去年日本糖尿病学会が「科学的根拠に基づく糖尿病診療ガイドライン2013」においてHbA1cの目標値を7.0%に変更し、血糖コントロールについてthe lower,the betterは成立しないという説も確立されつつあるということで、服薬指導をこれまでとは変えていかないといけない状況となっています。

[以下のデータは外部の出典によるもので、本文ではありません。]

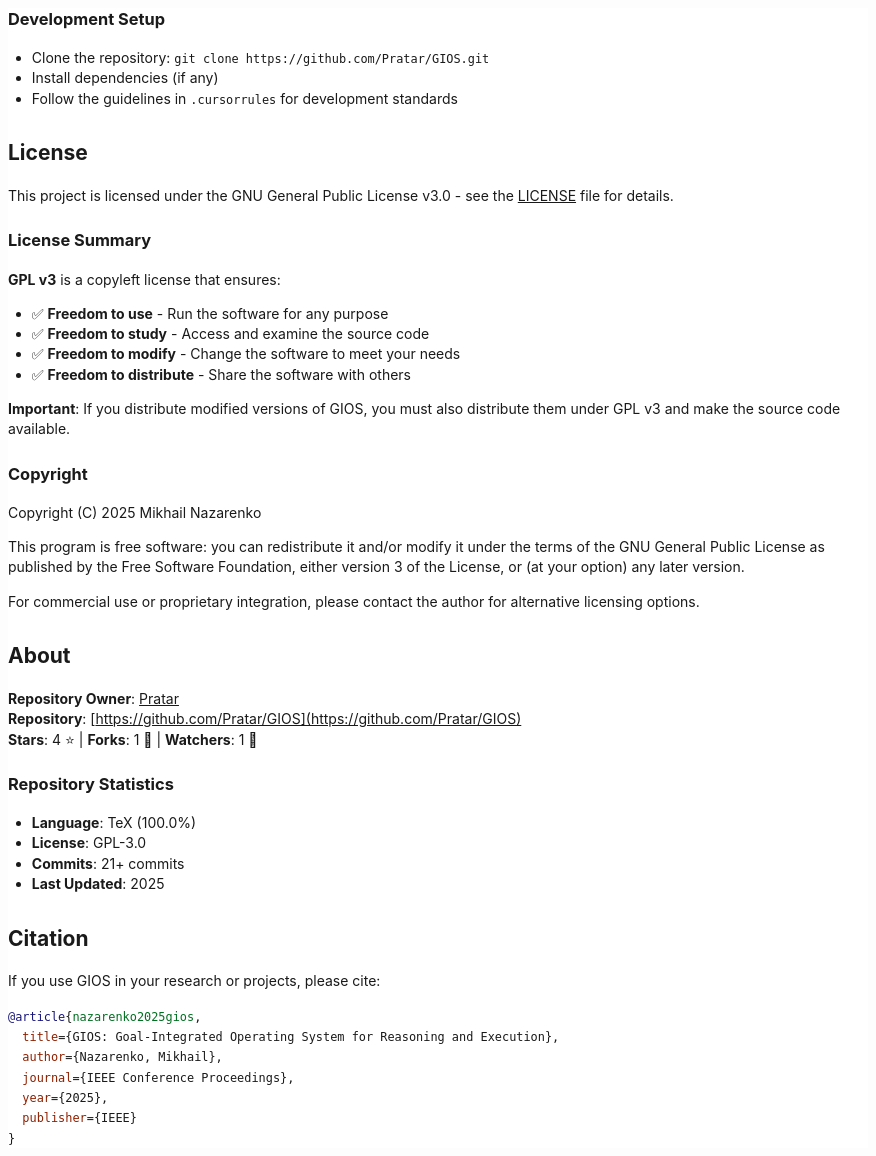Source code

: ### Development Setup

- Clone the repository: `git clone https://github.com/Pratar/GIOS.git`
- Install dependencies (if any)
- Follow the guidelines in `.cursorrules` for development standards

## License

This project is licensed under the GNU General Public License v3.0 - see the [LICENSE](LICENSE) file for details.

### License Summary

**GPL v3** is a copyleft license that ensures:
- ✅ **Freedom to use** - Run the software for any purpose
- ✅ **Freedom to study** - Access and examine the source code
- ✅ **Freedom to modify** - Change the software to meet your needs
- ✅ **Freedom to distribute** - Share the software with others

**Important**: If you distribute modified versions of GIOS, you must also distribute them under GPL v3 and make the source code available.

### Copyright

Copyright (C) 2025 Mikhail Nazarenko

This program is free software: you can redistribute it and/or modify it under the terms of the GNU General Public License as published by the Free Software Foundation, either version 3 of the License, or (at your option) any later version.

For commercial use or proprietary integration, please contact the author for alternative licensing options.

## About

**Repository Owner**: [Pratar](https://github.com/Pratar)  
**Repository**: [https://github.com/Pratar/GIOS](https://github.com/Pratar/GIOS)  
**Stars**: 4 ⭐ | **Forks**: 1 🍴 | **Watchers**: 1 👀

### Repository Statistics

- **Language**: TeX (100.0%)
- **License**: GPL-3.0
- **Commits**: 21+ commits
- **Last Updated**: 2025

## Citation

If you use GIOS in your research or projects, please cite:

```bibtex
@article{nazarenko2025gios,
  title={GIOS: Goal-Integrated Operating System for Reasoning and Execution},
  author={Nazarenko, Mikhail},
  journal={IEEE Conference Proceedings},
  year={2025},
  publisher={IEEE}
}
```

その中でこの特集というのは実にタイムリーでよかったです。
12月号に続いて興味深い内容てんこ盛りで、以下超ざっくりとしたまとめ。

  • I型糖尿病患者において厳格な血糖管理は長期的な心血管疾患リスクを減少させる。発症早期の血糖コントロール(HbA1c≒7〜8%)が細小血管障害合併症予防には重要。ただし低血糖と体重増加のリスクは増大する。
  • II型糖尿病患者において厳格な血糖管理を行うことによって心筋梗塞を予防するためのNNTは117〜150。対して重症低血糖のNNHが15〜50ということで、厳格な血糖管理は有害性の方が大きい。さらにそのNNT≒150にしても、心筋梗塞発症は減らせても全死亡のリスク低減にはつながっていないとされる。
  • 上記ガイドラインにおいて「年齢、心血管合併症の既往や低血糖などの理由で治療の強化が難しい場合に最低限達成が望ましい目標→HbA1c<8.0%」「合併症予防のために原則HbA1c<7.0%」「低血糖などの副作用がなく達成される場合には血糖正常化の目標値としてHbA1c<6.0%」の3段階の目標値が設定されているが、そもそもの糖尿病治療の目標である合併症予防についてはHbA1c<7.0%でよいはずなのに、HbA1c<6.0%では血糖を正常化させること自体が目的化してしまっているというおかしな状態になってしまっている。
  • 死亡率が最低になるのはインスリン使用の有無に関わらずHbA1c≒7.5〜8%
  • 肥満の是正は糖尿病の予防及び治療に重要な意義を有する。体重的成果には運動療法と食事療法が重要であり、食事療法では総エネルギー摂取量制限が最優先。炭水化物のみを極端に制限することについては現時点ではエビデエンスが不足している。
  • 禁煙することにより体重増加のリスクが増大するが、5kg未満の軽度体重増加であれば心血管イベントリスクを減らし、禁煙の効果が十分期待できる。
  • 運動による死亡率減少および心血管病減少は運動量に依存して直線的な関係にあるとされるが、効果を認めるために必要な最小運動量は認められなかったため「少ない運動でもやらないよりはまし」である可能性が示唆される。また、体重減少そのものが見られなくてもリスク減少が見られた研究も多い。
  • 現状で血糖コントロールのための第一選択はメトホルミン。DPP-4阻害薬は心血管病変抑制効果についてはエビデンスがないものの、薬価が高いことを除いて大きな欠点がないことから第二選択としてもよい。
  • スタチンによる治療は糖尿病新規発症リスクを増大するが、それ以上に心血管イベントを抑制する。
  • 糖尿病患者におけるBPコントロールは140/90未満がベース。若年者や腎障害患者では130/80未満。110/75未満では全死亡率が増加する。